Soar high!

Let $f(x,y,z) = x^2y + y^2z + z^2x$ . Note that $f(x,y,z) - f(x,z,y) \; = \; (x-y)(x-z)(y-z)$ Since we can permute $x,y,z$ cyclically without changing $f(x,y,z)$ , we can assume without loss of generality that $x \ge y,z \ge 0$ . The above identity then shows us that the maximum value of $f(x,y,z)$ will be obtained when $x \ge y \ge z \ge 0$ (since, in that case, $f(x,y,z) - f(x,z,y) \ge 0$ ).

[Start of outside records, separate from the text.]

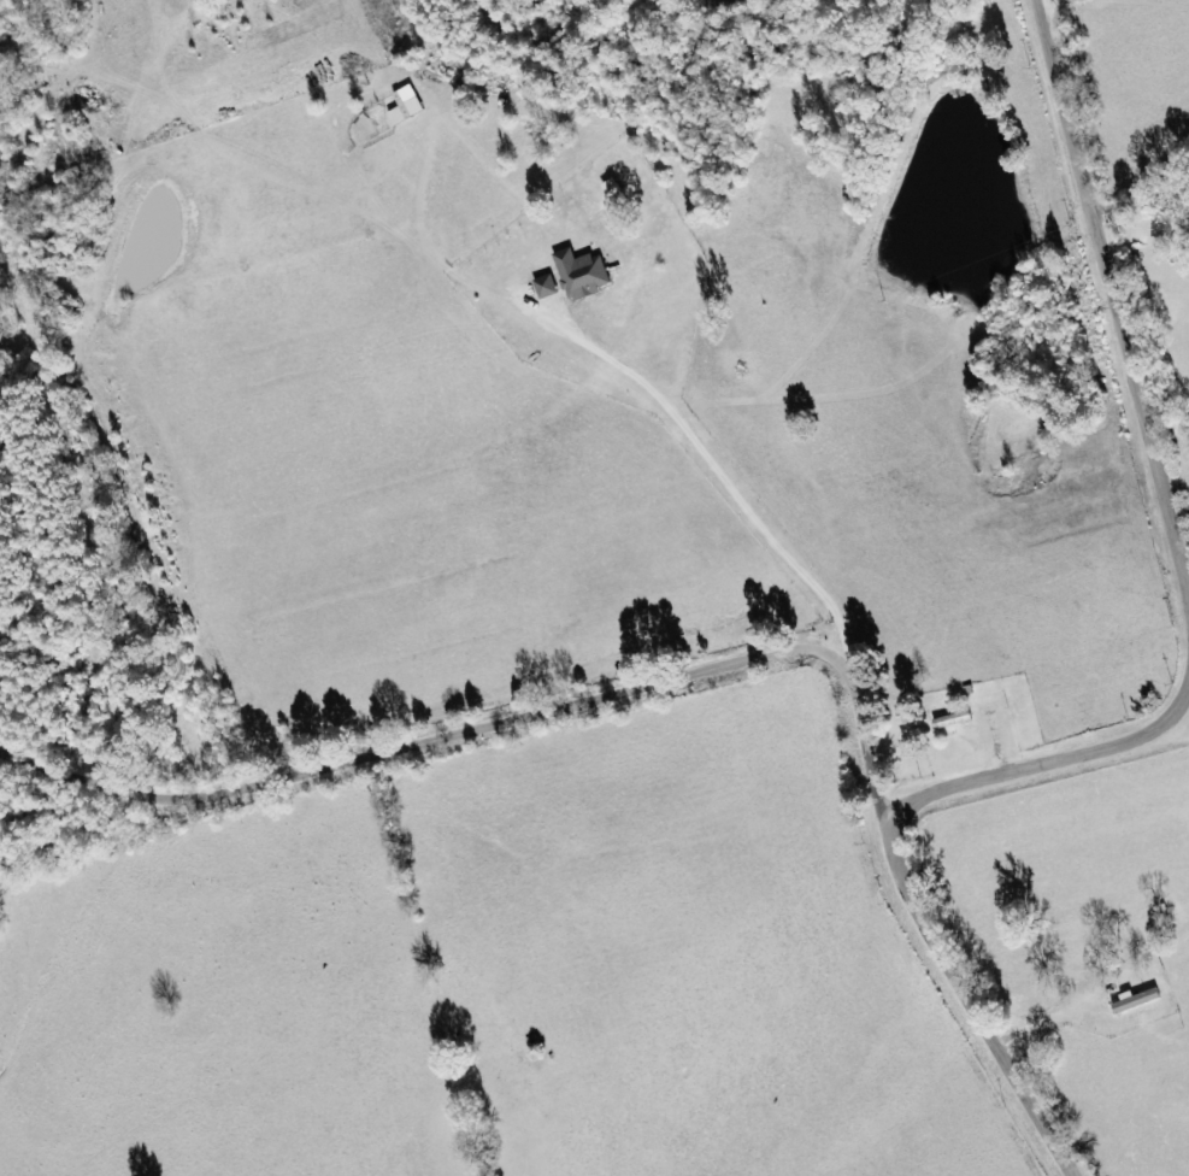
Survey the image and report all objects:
building: (408, 106)
building: (585, 274)
building: (549, 287)
road: (1110, 298)
road: (691, 675)
building: (954, 720)
road: (1042, 767)

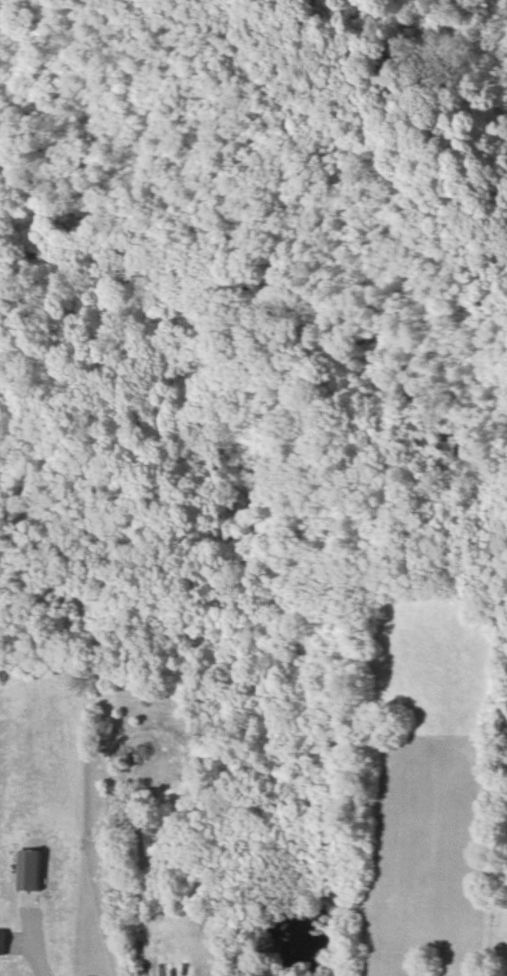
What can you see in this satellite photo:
crop: (45, 749)
crop: (423, 791)
building: (32, 869)
road: (35, 939)
building: (3, 941)

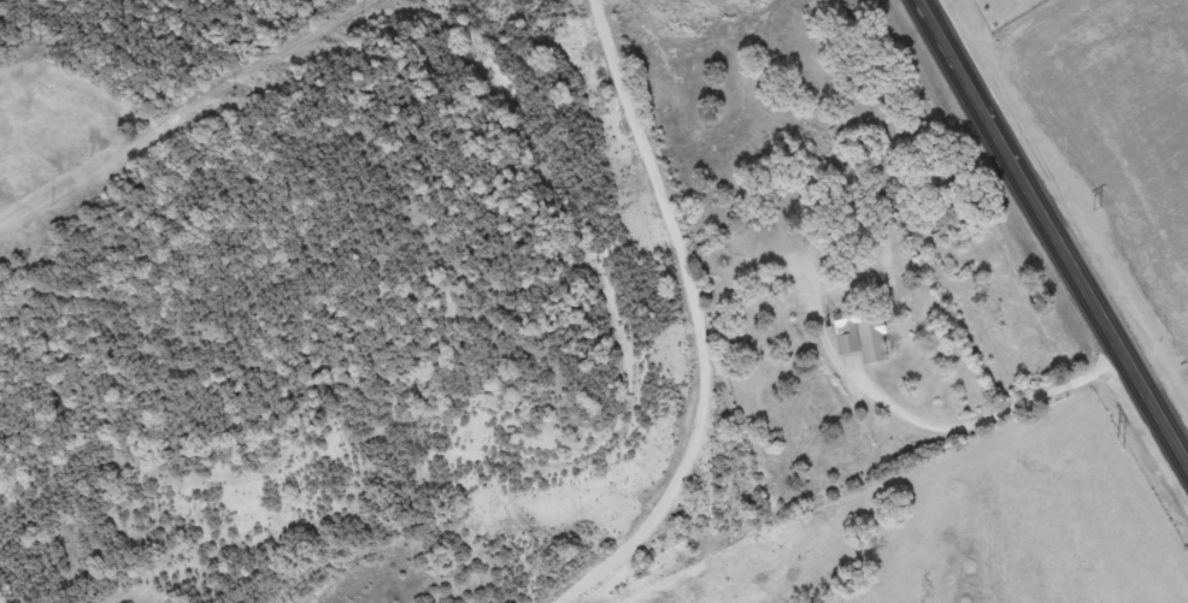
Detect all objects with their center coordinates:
power tower: (32, 43)
road: (1054, 233)
building: (864, 332)
power tower: (1119, 441)

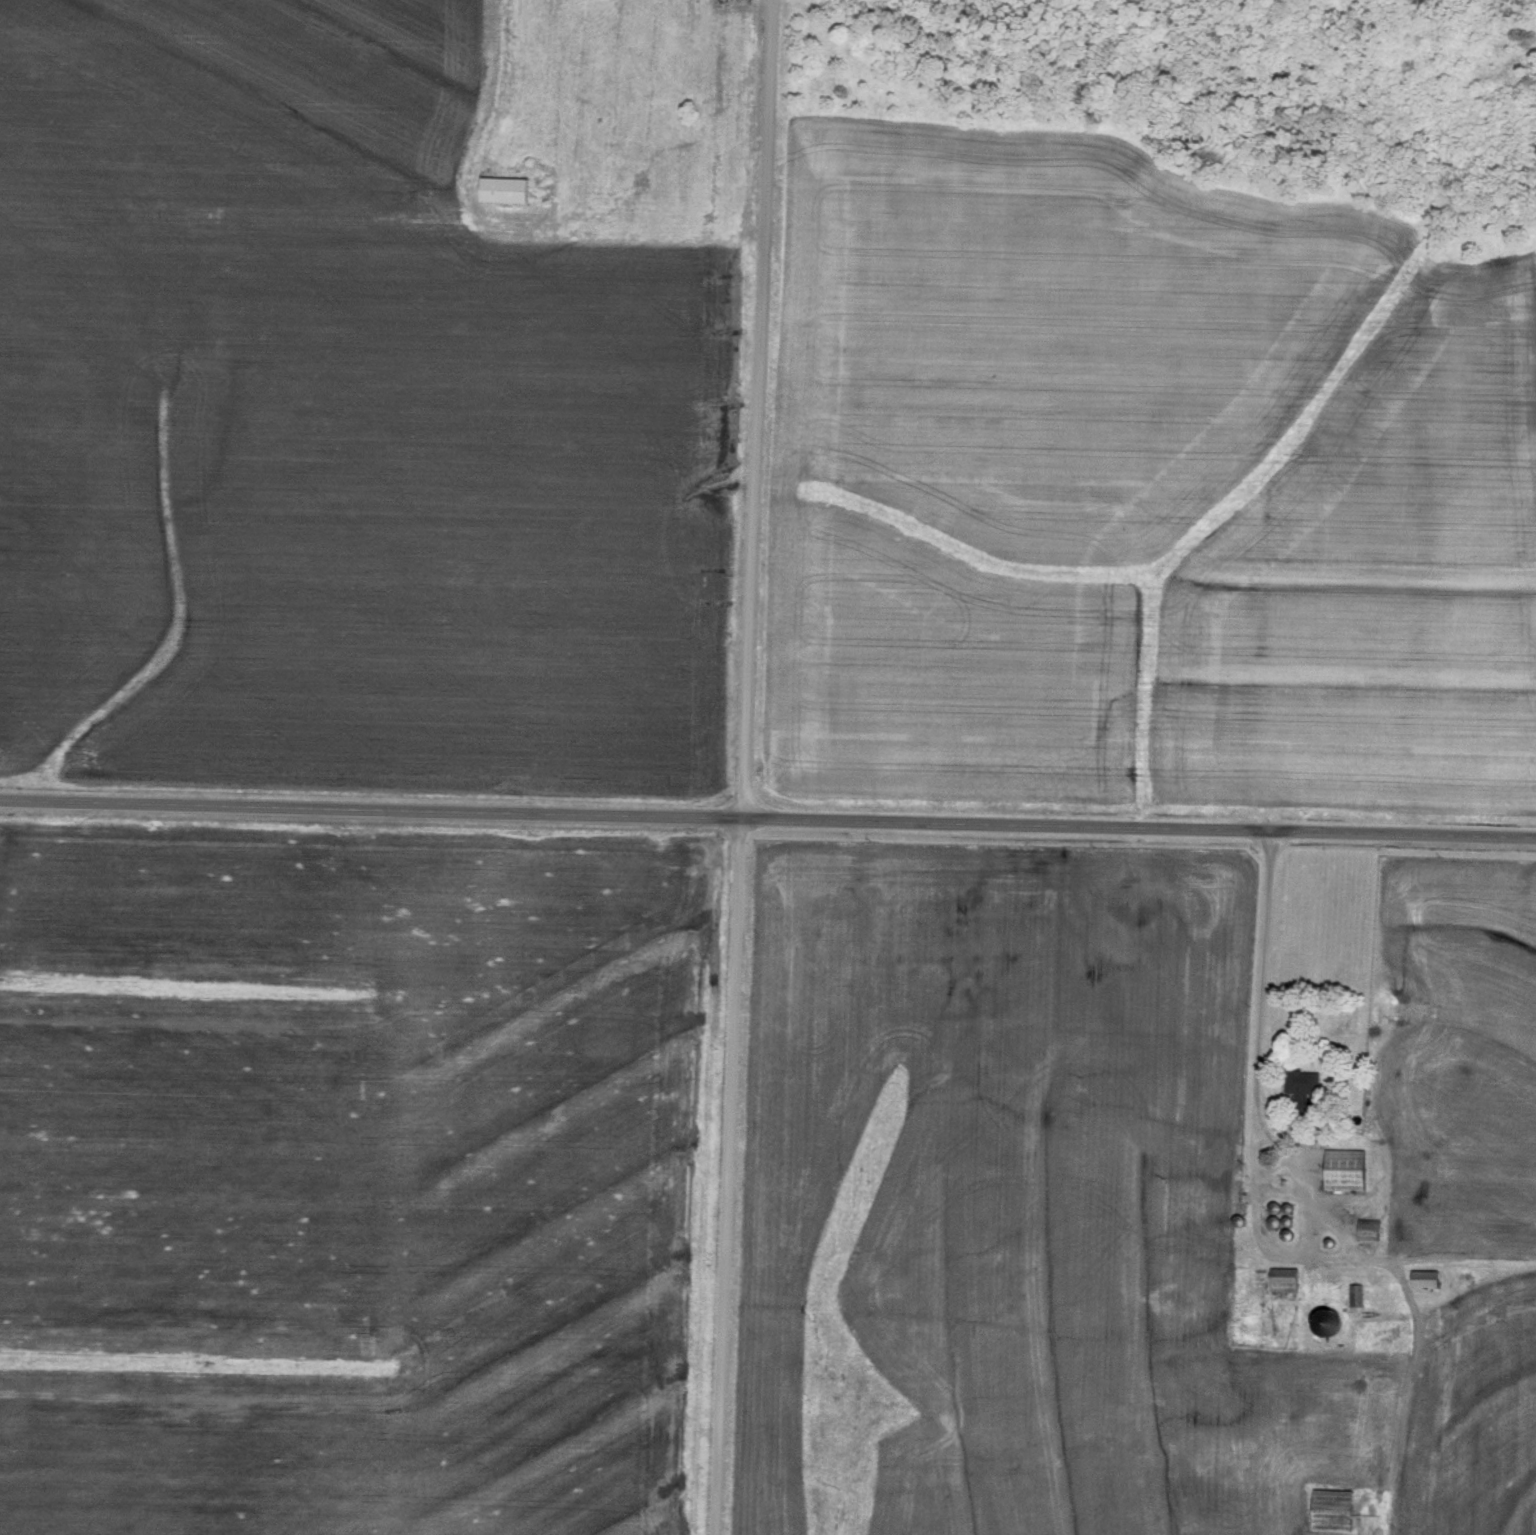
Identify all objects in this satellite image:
building: (504, 190)
road: (739, 767)
road: (768, 819)
building: (1302, 1091)
road: (1253, 1129)
building: (1344, 1171)
building: (1368, 1230)
building: (1283, 1279)
building: (1424, 1279)
building: (1355, 1295)
building: (1332, 1509)

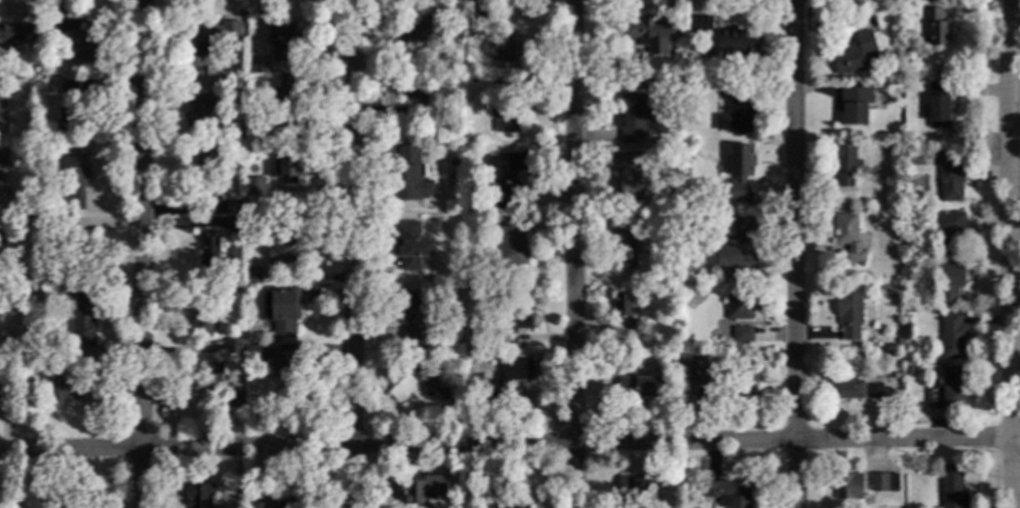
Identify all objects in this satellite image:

Since $f(x+z,y,0) - f(x,y,z) \; = \; xz(y-z) + (x-y)(y-z) + yz^2 \; \ge\; 0 \hspace{2cm} x \ge y \ge z \ge 0\;,$ we see that the largest value of $f(x,y,z)$ is obtained when $x \ge y \ge z = 0$ . Thus we simply need to maximize $f(x,1-x,0) \; = \; x^2(1-x) \hspace{2cm} 0 \le x \le 1$ and this maximum is achieved when $x=\tfrac23$ , yielding a maximum of $\tfrac{4}{27}$ . This makes the answer $\boxed{31}$ .